§ **What you should do**:
Show, in full, each line of the data that contains "Ansichtennavigation".

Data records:
=====

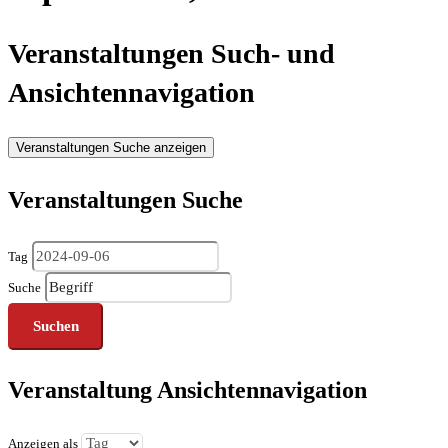
Veranstaltungen Such- und
Ansichtennavigation
Veranstaltungen Suche anzeigen
Veranstaltungen Suche
Tag
Suche
Veranstaltung Ansichtennavigation
Anzeigen als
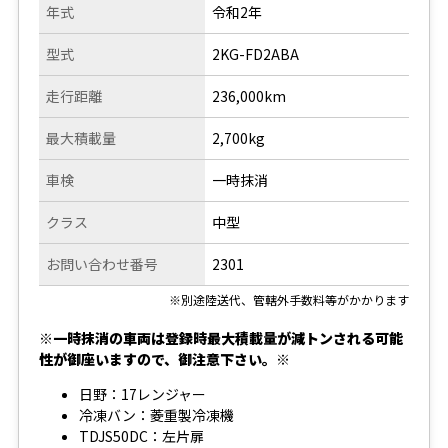
年式
令和2年
型式
2KG-FD2ABA
走行距離
236,000km
最大積載量
2,700kg
車検
一時抹消
クラス
中型
お問い合わせ番号
2301
※別途陸送代、管轄外手数料等がかかります
※一時抹消の車両は登録時最大積載量が減トンされる可能
性が御座いますので、御注意下さい。※
日野：17レンジャー
冷凍バン：菱重製冷凍機
TDJS50DC：左片扉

=====

§ **Answer to the problem**:
Ansichtennavigation
Veranstaltung Ansichtennavigation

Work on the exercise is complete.